Pretty Girl by J. C. Burke
Random House, 2013. ISBN 9781741663136.
Recommended for mature readers 14 and up. Sisterhood stories have
long been popular with girl readers, whether the formulaic
Babysitters Club books for younger girls or more complex offerings
such as Sisterhood of the Travelling Pants or Divine
Secrets of the Ya-Ya Sisterhood series for young adults.
Pretty Girl slots well into this chick lit genre and while
you may well have thought the two latter series mentioned above had
some darker moments, this new novel by J. C. Burke takes a group of
best friends into far murkier places.
Four friends, Paige, Sarah, Jess and Tallulah, have been 'besties'
all the way through school and have now arrived at university where
they all live together on campus. In this new setting, they find
themselves divided as issues of wealth, partying, drugs, studying or
lack of it and more separate each according to their personalities
and circumstances. One thing links them together, albeit
unknowingly. A charming and good looking young man befriends each in
turn secretly with dire, and indeed, fatal results. Jess is dead,
Paige is recovering from a near-fatal accident in a mental
institution, Tallulah is out of control and Sarah is beset by doubts
and suspicions, as she struggles to keep up with wealthier friends,
her memories of Paige's accident, Jess's death and her own
longstanding relationship with Will. Enter Jonny - gorgeous,
exciting, sexy and psychopathic. As Sarah falls under Jonny's spell,
Paige's memory starts to return, piece by piece.
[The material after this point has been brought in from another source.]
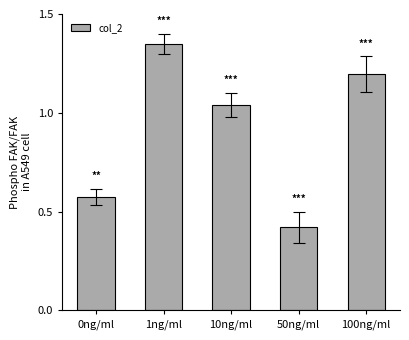

At which label is the value closest to 0?

50ng/ml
Will Sarah be saved
from the terrifying control of Jonny's twisted mind in time?
As the readers, we are already putting together the clues about
Jonny well before the girls do and we are mesmerised by the
seemingly inevitable nightmare into which Sarah is being drawn.
Burke has drawn her characters with great clarity and we can
recognise each one's flaws and strengths. A terrific plot which
unravels with a steady pace heightens the tension and sense of
impending disaster perfectly.
Recommended for mature readers 14 and up - some pretty heavy duty
language, drug and sex references throughout.